Late-term abortionist Kermit Gosnell who's serving life in prison for the death of a patient and three babies born alive at his "house of horrors" abortion clinic in West Philadelphia has asked actor Will Smith to take up his case.
Gosnell, who severed babies' hands and feet and kept them in jars of formaldehyde at his Women's Medical Society abortion clinic — like a serial killer takes mementos from victims they kill, as described by the prosecution in his 2013 murder trial — asserted in a letter he sent to Smith in November 2016 that without him, he wouldn't be the successful Hollywood actor he is today.
Smith was born at Thomas Jefferson University Hospital in Philadelphia in 1968. Gosnell claims he was the resident who delivered him.
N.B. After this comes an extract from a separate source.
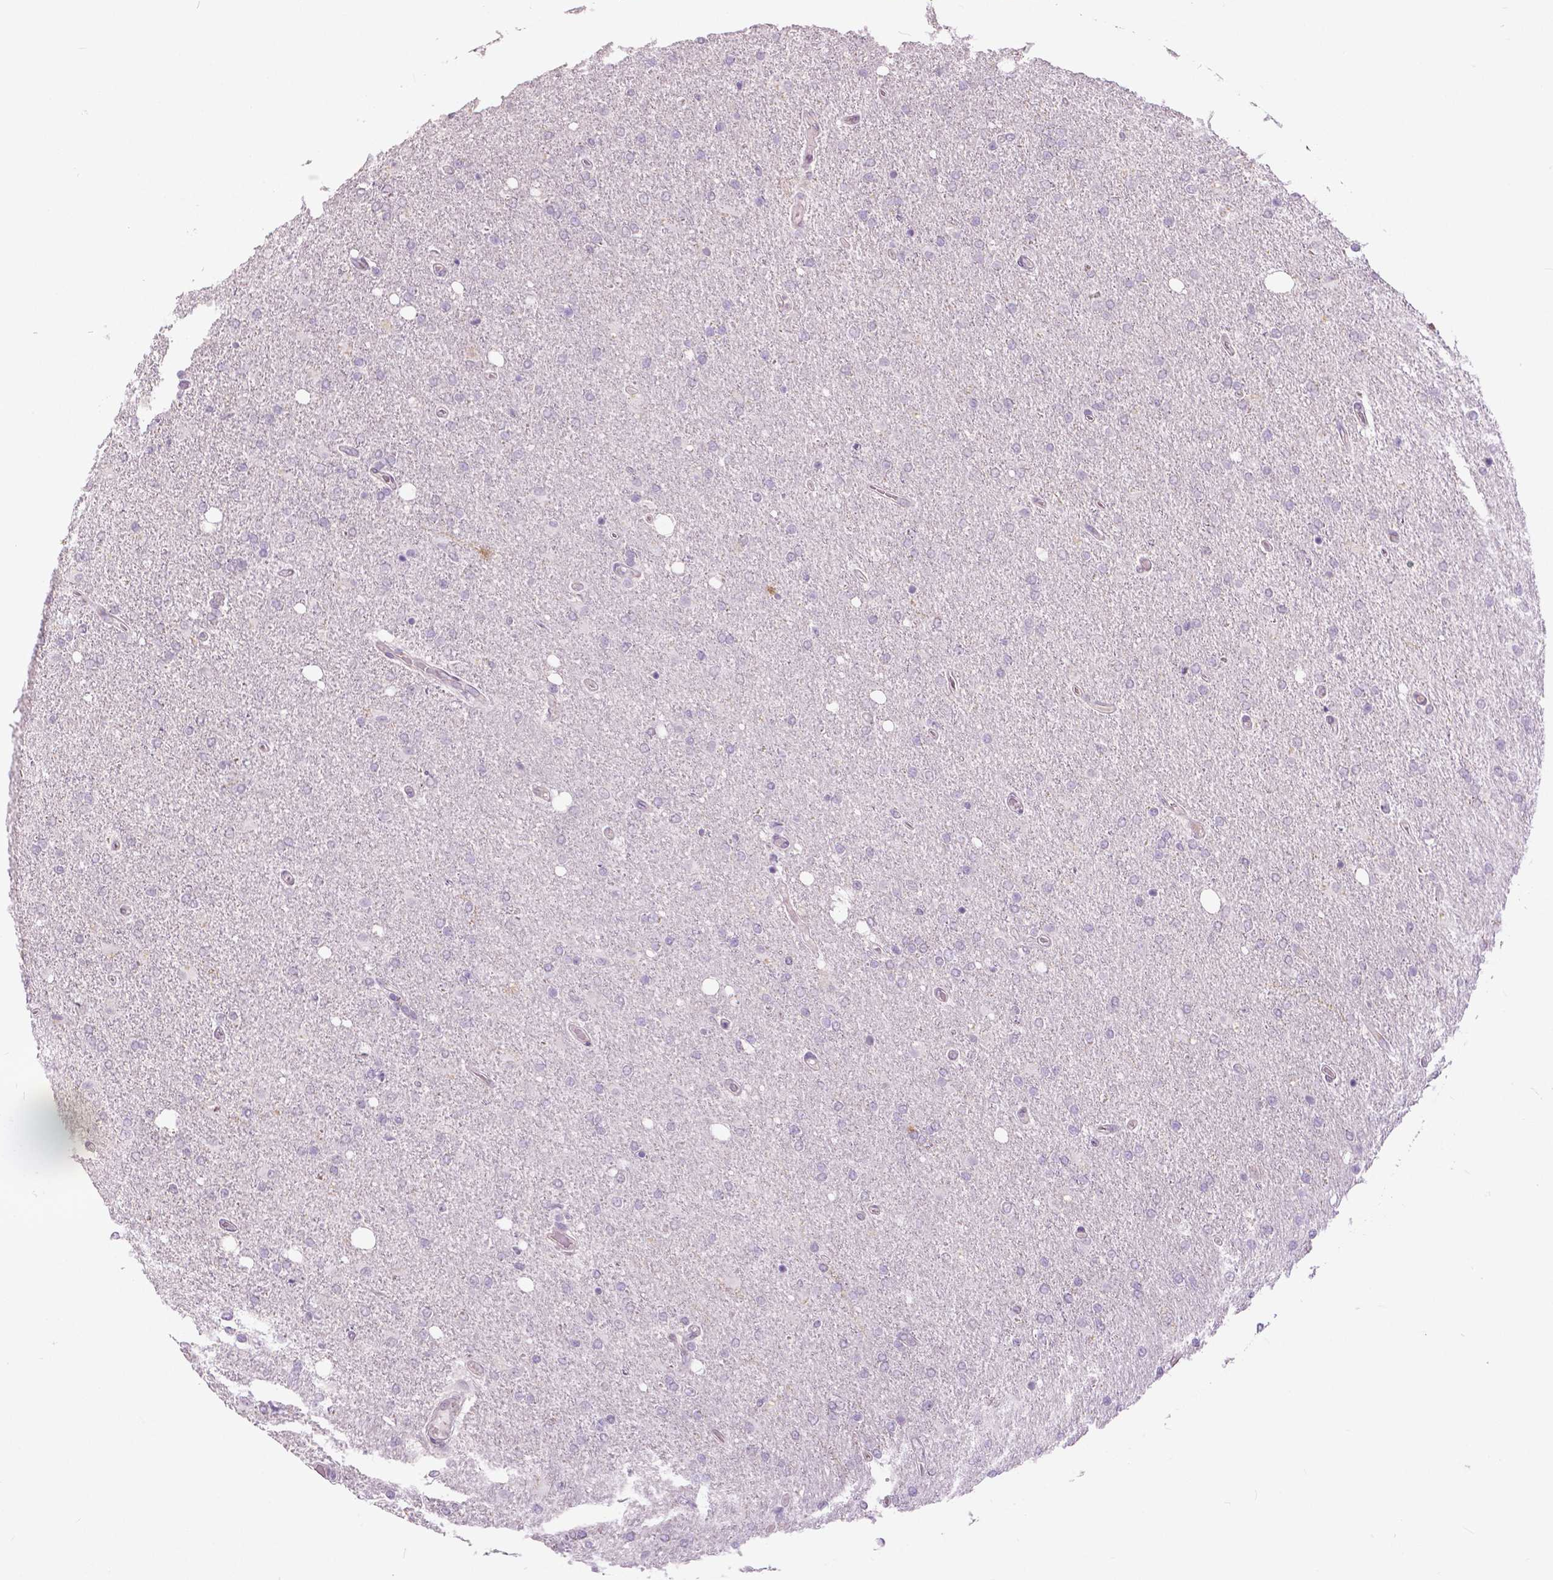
{"staining": {"intensity": "negative", "quantity": "none", "location": "none"}, "tissue": "glioma", "cell_type": "Tumor cells", "image_type": "cancer", "snomed": [{"axis": "morphology", "description": "Glioma, malignant, High grade"}, {"axis": "topography", "description": "Cerebral cortex"}], "caption": "High power microscopy image of an immunohistochemistry photomicrograph of malignant glioma (high-grade), revealing no significant positivity in tumor cells.", "gene": "GRIN2A", "patient": {"sex": "male", "age": 70}}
In the letter, a copy of which was obtained by the Daily Mail and published on Feb. 21, Gosnell told the world-renowned actor, "I'm fond of asserting that there could never be a 'Men in Black' if I had dropped you on your head."
Gosnell then told Smith that his grandmother, Helen Bright, was his recovery room nurse at the hospital and claimed that she "would have been one of my most fervent advocates," in his defense during his murder trial.
"Mrs. Bright would have professed that I was a minority physician targeted for political gain, not a media monster," Gosnell wrote in the letter sent to Smith, claiming that his conviction was due in part to him being "railroaded" by pro-life Catholic prosecutors.
Investigative journalists and filmmakers Phelim McAleer and Ann McElhinney have documented Gosnell's crimes in the new book, Gosnell: The Untold Story of America's Most Prolific Serial Killer, and the film "Gosnell" that has yet to be released.
Gosnell is serving three life sentences without the possibility of parole at the Pennsylvania State Correctional Institution in Huntingdon.
However, Gosnell believes that he will one day be released from prison and asked Smith if his older sister, Pamela, would like to head a nonprofit organization he wants to start called the "Defense and Educational Fund."
During Gosnell's trial in 2013, it was revealed that toilets at his abortion clinic were frequently clogged with babies' body parts. Gosnell's handyman James Johnson described the gory scene he witnessed on a weekly basis when the clinic's toilets backed up and he'd find baby body parts in the clean out drain outside the building.
"When Johnson opened the clean out drain tiny arms and other body parts gushed out. ... Gosnell told him to clean it up. Johnson took a shovel and scooped up the human remains and shoveled them into a plastic bag and put it in the freezer," Cheryl Sullenger, who covered the Gosnell trial for the pro-life group Operation Rescue, told The Christian Post in April 2013.
Johnson also testified that the basement of the rat-infested clinic was filled with bags of babies' remains.
Forty-seven dead babies were recovered from Gosnell's abortion clinic. One of those babies was the child of patient Karnamaya Mongar, 41, who died at the clinic in 2009 from a Demerol overdose. Her baby was estimated to be between 16 and 19 weeks gestation.
Dr. Sam Gulino, Philadelphia's chief medical examiner, examined the babies' remains along with five jars containing babies' feet.
Gulino, who looked at the severed babies' lungs, eyelids, and other body parts to calculate their gestational ages, testified at Gosnell's trial that there was no medical reason for the late-term abortionist to keep the babies' feet and hands in jars of formaldehyde.
On May 13, 2013, Gosnell, now 76, was found guilty of involuntary manslaughter in the death of Mongar, and three counts of first-degree murder in the deaths of three babies born alive inside the abortion clinic that he operated for 40 years.
The Pennsylvania Department of Health and Human Services last inspected Gosnell's abortion clinic in 1993, according to the grand jury report.